_Exercise brief_
Which lines in the material below contain the string "Sportschoenen"? Select each of those lines and copy it in full, treating uppercase and lowercase as different.

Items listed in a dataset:
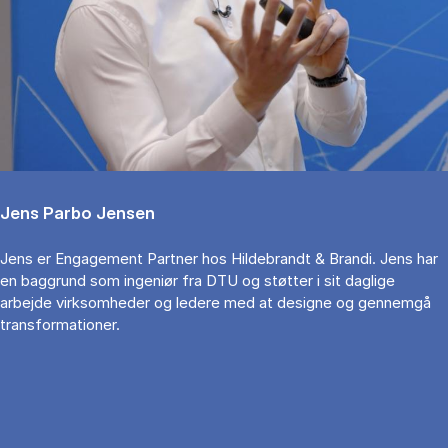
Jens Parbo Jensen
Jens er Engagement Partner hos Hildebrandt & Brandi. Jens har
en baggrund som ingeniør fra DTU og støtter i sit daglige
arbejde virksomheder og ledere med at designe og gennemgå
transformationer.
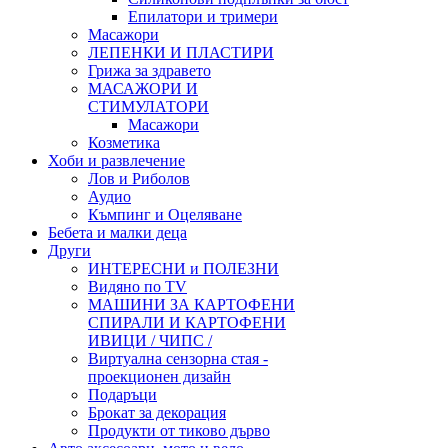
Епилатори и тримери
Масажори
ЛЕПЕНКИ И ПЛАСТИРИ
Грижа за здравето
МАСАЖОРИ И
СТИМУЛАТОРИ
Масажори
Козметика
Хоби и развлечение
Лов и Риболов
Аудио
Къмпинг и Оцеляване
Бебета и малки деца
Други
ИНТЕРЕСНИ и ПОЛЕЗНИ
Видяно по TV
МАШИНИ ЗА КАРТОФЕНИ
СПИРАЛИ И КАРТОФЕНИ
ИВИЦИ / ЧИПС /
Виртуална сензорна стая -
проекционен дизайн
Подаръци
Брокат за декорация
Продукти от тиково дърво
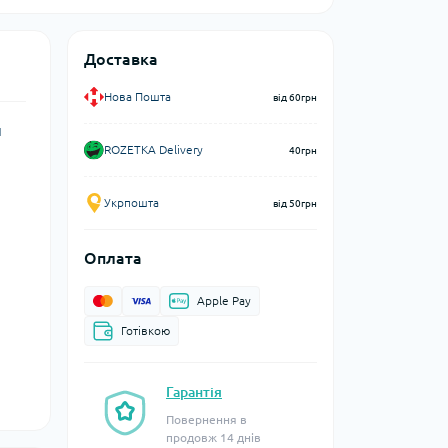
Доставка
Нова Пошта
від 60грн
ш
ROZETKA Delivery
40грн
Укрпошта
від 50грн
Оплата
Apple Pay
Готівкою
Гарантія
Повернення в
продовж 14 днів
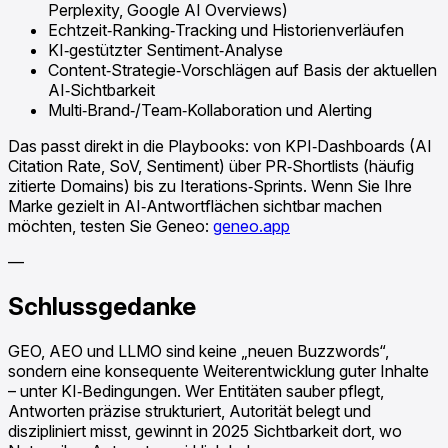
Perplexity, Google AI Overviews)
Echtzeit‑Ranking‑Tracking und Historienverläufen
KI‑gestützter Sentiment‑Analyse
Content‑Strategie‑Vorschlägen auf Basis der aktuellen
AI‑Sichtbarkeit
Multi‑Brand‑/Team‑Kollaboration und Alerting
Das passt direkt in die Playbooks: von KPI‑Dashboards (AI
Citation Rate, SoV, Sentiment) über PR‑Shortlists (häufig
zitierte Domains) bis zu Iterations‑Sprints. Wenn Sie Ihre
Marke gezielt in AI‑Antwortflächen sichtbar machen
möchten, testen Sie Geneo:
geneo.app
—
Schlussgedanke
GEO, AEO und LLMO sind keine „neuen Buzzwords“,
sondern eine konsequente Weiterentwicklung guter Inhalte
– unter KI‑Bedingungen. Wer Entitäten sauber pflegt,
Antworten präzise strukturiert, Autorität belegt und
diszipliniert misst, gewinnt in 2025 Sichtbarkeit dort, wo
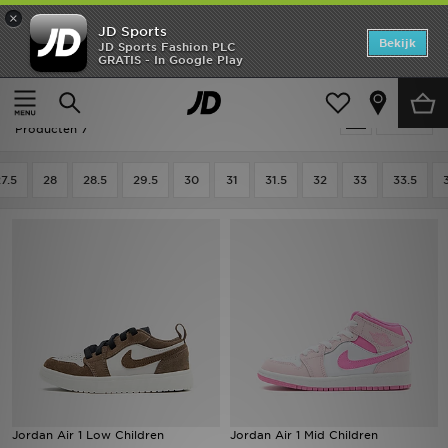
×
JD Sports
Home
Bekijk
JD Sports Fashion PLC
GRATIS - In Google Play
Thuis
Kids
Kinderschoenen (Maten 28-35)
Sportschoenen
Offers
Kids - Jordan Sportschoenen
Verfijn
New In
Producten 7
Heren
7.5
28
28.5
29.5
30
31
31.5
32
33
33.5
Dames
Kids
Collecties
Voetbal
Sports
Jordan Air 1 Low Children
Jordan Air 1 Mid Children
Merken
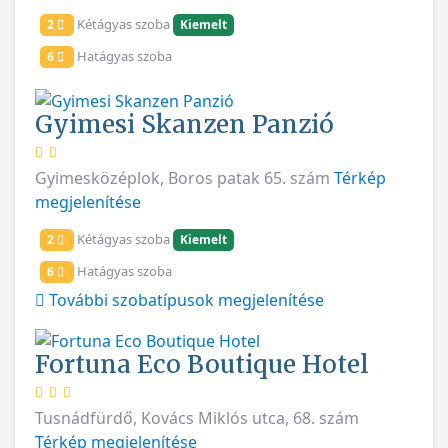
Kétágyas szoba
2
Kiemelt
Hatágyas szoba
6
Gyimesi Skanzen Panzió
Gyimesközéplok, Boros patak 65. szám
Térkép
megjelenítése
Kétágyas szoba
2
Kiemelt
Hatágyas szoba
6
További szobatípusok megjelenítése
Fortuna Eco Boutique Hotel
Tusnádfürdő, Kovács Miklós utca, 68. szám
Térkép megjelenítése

_Response area_
Sportschoenen
Kids - Jordan Sportschoenen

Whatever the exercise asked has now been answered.